Things to do:
a) Answer these questions from the article on cruise line stocks:
(i) Until what date does the "No Sail Order" from the Centers for Disease Control run?
(ii) By how much have the cruise line stocks risen from their mid-March closing lows?
(iii) What ban does Canada have on cruise ships, and until when?
b) In one to three sentences, explain why the article on cruise line stocks sees the current moment as a fair chance to lock in at least part of the gains.
c) Continue the article on cruise line stocks from its last sentence.

***** Extract provided *****

Why Cruise Line Stocks Are Ignoring a Big Sell Rating
If there is one aspect of the travel industry that may take a very long time to fully recover, it has to be the cruise lines. Cruises already were not universally adored as a travel venue before the novel coronavirus turned into the COVID-19 pandemic. Many people still want to go on cruises, but there are many travelers who will simply too scared to travel due to many realistic fears of catching a virus or fears of their boat being quarantined with no ports willing to accept them.
A research note from Morgan Stanley questions whether the cruise lines have raised enough capital in recent weeks and months now that their business models were gutted in the dual impact of the recession and the health concerns in a pandemic. While this is effectively nothing less than a “Sell” rating, the shares of main cruise line operators were surging on Wednesday.
While most analyst calls are easy to pick out at least some parts of the report, one aspect that is very hard to argue against is what amount of recovery is enough. With these stocks having more than doubled from their mid-March closing lows, this seems like a fair enough opportunity to lock in at least part of the gains that have been made.
The major cruise lines have collectively raised billions of dollars since the coronavirus, but it is rather evident that the industry is being deemed the one niche within tourism that will take the longest to recover. After all, the Centers for Disease Control have a “No Sail Order” until July 24, 2020. Morgan Stanley’s report even showed how Canada has a ban on cruise ships with more than 100 people until November of this year.

***** Given entries *****

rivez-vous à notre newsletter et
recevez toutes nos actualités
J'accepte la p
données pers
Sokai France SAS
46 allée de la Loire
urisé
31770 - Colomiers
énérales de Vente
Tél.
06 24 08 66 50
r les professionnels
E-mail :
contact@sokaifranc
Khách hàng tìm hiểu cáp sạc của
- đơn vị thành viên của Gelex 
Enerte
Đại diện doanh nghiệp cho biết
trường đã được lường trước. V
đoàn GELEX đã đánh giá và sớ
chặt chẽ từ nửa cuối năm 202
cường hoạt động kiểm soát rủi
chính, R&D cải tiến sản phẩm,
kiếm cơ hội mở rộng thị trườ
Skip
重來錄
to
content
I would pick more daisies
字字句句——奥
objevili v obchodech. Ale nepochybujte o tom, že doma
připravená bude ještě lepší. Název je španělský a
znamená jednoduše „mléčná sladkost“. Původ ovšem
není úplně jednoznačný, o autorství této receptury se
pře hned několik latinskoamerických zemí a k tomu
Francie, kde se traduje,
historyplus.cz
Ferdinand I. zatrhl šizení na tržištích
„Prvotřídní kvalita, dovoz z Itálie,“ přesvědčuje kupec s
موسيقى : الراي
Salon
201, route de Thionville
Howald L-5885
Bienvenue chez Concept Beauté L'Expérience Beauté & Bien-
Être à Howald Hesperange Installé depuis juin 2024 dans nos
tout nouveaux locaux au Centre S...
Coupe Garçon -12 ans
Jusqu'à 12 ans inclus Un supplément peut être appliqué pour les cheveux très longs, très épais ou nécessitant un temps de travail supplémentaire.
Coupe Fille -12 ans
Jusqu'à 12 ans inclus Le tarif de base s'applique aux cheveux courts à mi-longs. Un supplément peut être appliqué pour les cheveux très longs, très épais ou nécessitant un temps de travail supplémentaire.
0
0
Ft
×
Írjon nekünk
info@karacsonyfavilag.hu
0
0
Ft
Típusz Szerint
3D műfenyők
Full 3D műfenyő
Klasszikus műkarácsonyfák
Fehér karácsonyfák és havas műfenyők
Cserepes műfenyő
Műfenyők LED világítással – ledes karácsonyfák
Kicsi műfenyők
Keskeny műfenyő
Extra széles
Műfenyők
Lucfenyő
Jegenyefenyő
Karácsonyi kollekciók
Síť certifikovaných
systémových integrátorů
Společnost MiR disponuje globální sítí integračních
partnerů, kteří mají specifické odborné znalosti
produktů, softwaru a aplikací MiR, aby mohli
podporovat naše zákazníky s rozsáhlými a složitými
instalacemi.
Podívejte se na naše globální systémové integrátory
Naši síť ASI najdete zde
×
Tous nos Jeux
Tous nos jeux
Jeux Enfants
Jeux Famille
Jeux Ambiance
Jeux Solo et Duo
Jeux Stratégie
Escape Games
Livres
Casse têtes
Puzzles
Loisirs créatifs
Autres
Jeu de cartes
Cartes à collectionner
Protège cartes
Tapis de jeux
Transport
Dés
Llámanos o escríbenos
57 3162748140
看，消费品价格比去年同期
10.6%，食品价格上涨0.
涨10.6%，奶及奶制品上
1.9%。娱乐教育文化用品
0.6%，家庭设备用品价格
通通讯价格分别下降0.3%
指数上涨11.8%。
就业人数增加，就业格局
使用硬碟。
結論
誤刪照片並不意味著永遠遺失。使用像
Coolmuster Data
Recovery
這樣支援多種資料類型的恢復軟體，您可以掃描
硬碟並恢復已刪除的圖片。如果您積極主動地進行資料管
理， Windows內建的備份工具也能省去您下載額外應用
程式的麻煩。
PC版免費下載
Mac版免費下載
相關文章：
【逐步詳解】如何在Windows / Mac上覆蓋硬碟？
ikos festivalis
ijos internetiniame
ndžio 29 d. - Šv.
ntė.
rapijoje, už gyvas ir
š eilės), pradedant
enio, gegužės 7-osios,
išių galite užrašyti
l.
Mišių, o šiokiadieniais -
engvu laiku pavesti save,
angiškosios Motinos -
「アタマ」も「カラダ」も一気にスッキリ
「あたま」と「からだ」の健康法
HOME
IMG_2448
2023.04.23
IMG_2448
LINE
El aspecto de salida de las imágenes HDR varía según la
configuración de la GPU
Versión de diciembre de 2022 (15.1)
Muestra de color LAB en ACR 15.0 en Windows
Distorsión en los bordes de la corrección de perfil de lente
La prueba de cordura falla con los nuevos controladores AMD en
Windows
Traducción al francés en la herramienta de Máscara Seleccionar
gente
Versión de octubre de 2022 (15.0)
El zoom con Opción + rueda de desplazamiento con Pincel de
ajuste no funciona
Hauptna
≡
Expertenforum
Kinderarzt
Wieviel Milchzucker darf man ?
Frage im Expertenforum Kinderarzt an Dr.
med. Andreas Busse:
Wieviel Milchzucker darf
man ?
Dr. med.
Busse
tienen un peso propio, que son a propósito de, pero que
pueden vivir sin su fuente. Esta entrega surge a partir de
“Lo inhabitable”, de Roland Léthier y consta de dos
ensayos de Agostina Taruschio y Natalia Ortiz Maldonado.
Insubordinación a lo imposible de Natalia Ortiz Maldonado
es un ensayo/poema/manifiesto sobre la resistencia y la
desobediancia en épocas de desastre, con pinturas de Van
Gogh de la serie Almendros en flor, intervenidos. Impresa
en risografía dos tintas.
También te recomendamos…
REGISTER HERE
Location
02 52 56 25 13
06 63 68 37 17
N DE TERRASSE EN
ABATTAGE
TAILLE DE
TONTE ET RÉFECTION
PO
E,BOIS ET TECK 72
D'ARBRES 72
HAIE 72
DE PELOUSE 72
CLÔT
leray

*****

Answers to each task:
a)
(i) July 24, 2020.
(ii) They have more than doubled.
(iii) Canada bans cruise ships with more than 100 people until November of this year.

b) The stocks have more than doubled from their mid-March closing lows. The article finds it very hard to argue against the question of what amount of recovery is enough.

c)
Jamie Rollo, the analyst behind the call, sees operating losses for the foreseeable future. The companies are also expected to have a high level of capital spending that will make their leverage look unsustainably high. All in all, Morgan Stanley is telling its customers that they should sell into what has been a 100% rally from the bottom in the key cruise line stocks.
In this same call, Norwegian Cruise Line Holdings Ltd. (NASDAQ: NCLH) was downgraded to Underweight from Equal Weight. That is their equivalent of a “Sell” rating at other brokerage firms.
While the report may fly in the face of the recent capital raises, this was also the same time that Carnival announced that its P&O Cruises line would be extending the opening of operations out to October 15 due to weakness and issues around the COVID-19 pandemic. A message from the company noted that there are health and sanitation protocols to consider, as well as proper screening plans prior to boarding and how best to serve meals and drinks. The namesake Carnival line is opening back up just eight of its own ships, with sailings starting on August 1.
International travel effectively is still shut down. The health screening and health issues on a cruise ship are also ongoing risks. Hence, the quarantine risks. One outbreak on even a single ship could create another systemwide shutdown. Cruise lines are expected to post wide losses in 2020 and to see more or less break-even results in 2021 in a transition period. Morgan Stanley even noted that earnings before interest, taxes, depreciation and amortization (EBITDA) in the industry may only reach 80% to 90% of levels seen in 2019.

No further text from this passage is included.